There isn't necessarily a particular condition which is true or false in a 
dream. More often it just 'seems like' someone is your old college roommate 
in one sense, but maybe your brother also. Both truth and belief here are a 
posteriori to the sense experience of the dream itself, which is a gestalt 
and not meaningfully described by either-or expectations with respect to 
either belief or truth. In a dream, we don't know what we experience and we 
don't not-know what we experience. This is a truer representation of sense 
than public realism, which is disambiguated by thermodynamic 
irreversibility among the total collection of experiences. 


>
>
>  
>
>>
>> When we believe something, it means that we believe that it is true, even 
>> when keeping in mind that it is a belief, and that we might be wrong, that 
>> is not true. 
>>
>
> Not necessarily. There may be no objective truth quality. 
>
>
> ?
>

Sense pre-figures truth. Truth is a proportion or qualitative ratio of 
sense agreements against disagreements.


>
>
> We may be creating belief synthetically by our expectation. 
>
>
> That is called wishful thinking.
>

No, I'm talking about the idea that we have no beliefs at all until we 
question them. It may be an analytical abstraction that is a posteriori. We 
don't literally 'have a belief' that the sky is blue - we participate in a 
universe in which it seems that the sky is blue. It's a bit of sleight of 
hand to insert this presumption of belief where in fact the experience of 
the sky's color is not derived from any proposition or logical relation.

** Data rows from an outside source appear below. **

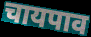
चायपाव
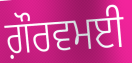
ਗ਼ੌਰਵਮਈ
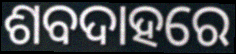
ଶବଦାହରେ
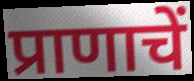
प्राणाचें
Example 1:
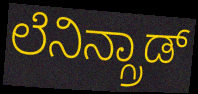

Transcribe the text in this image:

ಲೆನಿನ್ಗ್ರಾಡ್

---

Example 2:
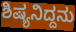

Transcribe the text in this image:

ಶಿಷ್ಯನಿದ್ದನು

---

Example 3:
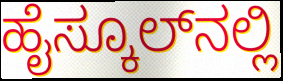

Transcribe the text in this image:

ಹೈಸ್ಕೂಲ್‍ನಲ್ಲಿ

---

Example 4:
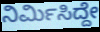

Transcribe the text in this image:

ನಿರ್ಮಿಸಿದ್ದೇ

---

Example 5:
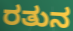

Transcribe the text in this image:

ರತುನ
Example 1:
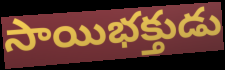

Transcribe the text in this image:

సాయిభక్తుడు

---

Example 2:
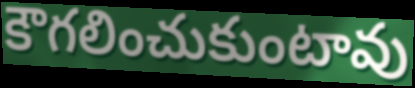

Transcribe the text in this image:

కౌగలించుకుంటావు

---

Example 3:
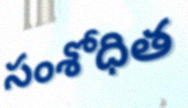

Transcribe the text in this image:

సంశోధిత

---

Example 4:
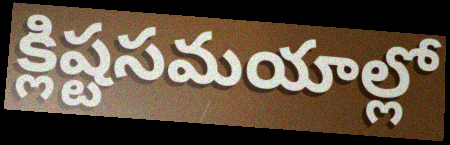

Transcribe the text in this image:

క్లిష్టసమయాల్లో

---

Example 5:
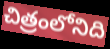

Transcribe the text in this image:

చిత్రంలోనిది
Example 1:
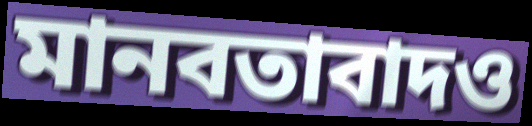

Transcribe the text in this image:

মানবতাবাদও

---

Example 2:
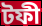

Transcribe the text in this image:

টফী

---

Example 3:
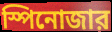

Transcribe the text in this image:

স্পিনোজার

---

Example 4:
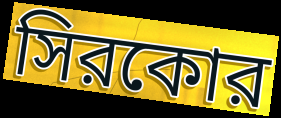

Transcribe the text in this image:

সিরকোর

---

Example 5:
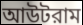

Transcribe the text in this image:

আউটরাম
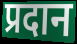
प्रदान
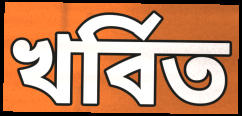
খর্বিত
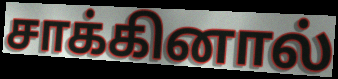
சாக்கினால்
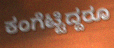
ಕಂಗೆಟ್ಟಿದ್ದರೂ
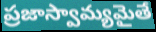
ప్రజాస్వామ్యమైతే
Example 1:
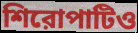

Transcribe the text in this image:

শিরোপাটিও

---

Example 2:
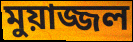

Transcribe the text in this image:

মুয়াজ্জল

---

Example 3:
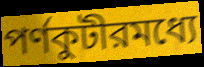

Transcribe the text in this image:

পর্ণকুটীরমধ্যে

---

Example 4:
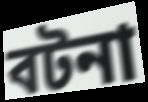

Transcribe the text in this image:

বটনা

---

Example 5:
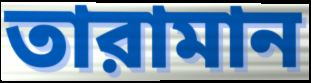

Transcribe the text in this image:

তারামান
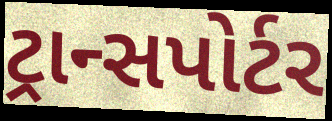
ટ્રાન્સપોર્ટર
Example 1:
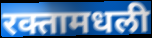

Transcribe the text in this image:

रक्तामधली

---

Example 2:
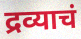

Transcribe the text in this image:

द्रव्याचं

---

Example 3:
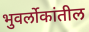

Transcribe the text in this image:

भुवर्लोकांतील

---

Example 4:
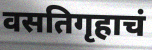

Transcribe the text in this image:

वसतिगृहाचं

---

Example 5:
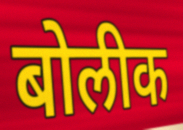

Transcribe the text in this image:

बोलीक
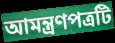
আমন্ত্রণপত্রটি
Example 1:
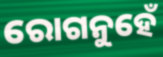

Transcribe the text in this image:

ରୋଗନୁହେଁ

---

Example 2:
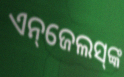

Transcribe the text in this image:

ଏନ୍‌ଜେଲସ୍‌ଙ୍କ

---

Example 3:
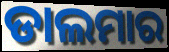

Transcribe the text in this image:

ଡାଲମାର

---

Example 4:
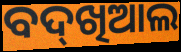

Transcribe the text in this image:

ବଦ୍‌ଖିଆଲ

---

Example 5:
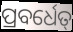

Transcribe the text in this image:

ପ୍ରବର୍ଧେତ୍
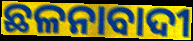
ଛଳନାବାଦୀ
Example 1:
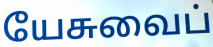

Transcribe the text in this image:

யேசுவைப்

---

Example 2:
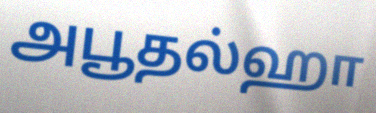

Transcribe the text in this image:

அபூதல்ஹா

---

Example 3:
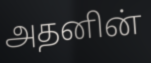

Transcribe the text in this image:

> If your criteria is wishful thinking, that might explain your question 
> begging type of 'argument'.
>
>
>
> If you ask someone whether they believe that eating meat is immoral, they 
> may not have had an opinion one way or another about it before you asked. 
> There may not be an expectation that their spontaneously projected 'belief' 
> reflects something that is 'true', but just an expression of what makes 
> sense to them - what feels best in their mind or seems appropriate for 
> their idea of their own character. 
>
>
> I think it is better to try to see on what we agree, and build from that. 
> Statements like "eating meat is immoral" are very complex high level 
> statements not well suited for reasoning.
>

If what I'm saying is true, "eating meat is immoral" is a very simple 
statement on the personal level, and ideal for pointing out the bad 
assumptions of reasoning as an assembled low level mechanism. Children can 
become vegetarian (I have known one in my family) because they grasp the 
simple reality of how animals become meat, not because they have 
deliberated anything with any particular complexity. It would be very 
complex if we tried to create these feelings from an impersonal level, I 
would say impossible, but within the personal range of sense, these 
considerations are very simple and direct, while calculus is very complex. 
Your view is that complexity just increases from the bottom up, while mine 
is that simplicity is conserved at every level by sense.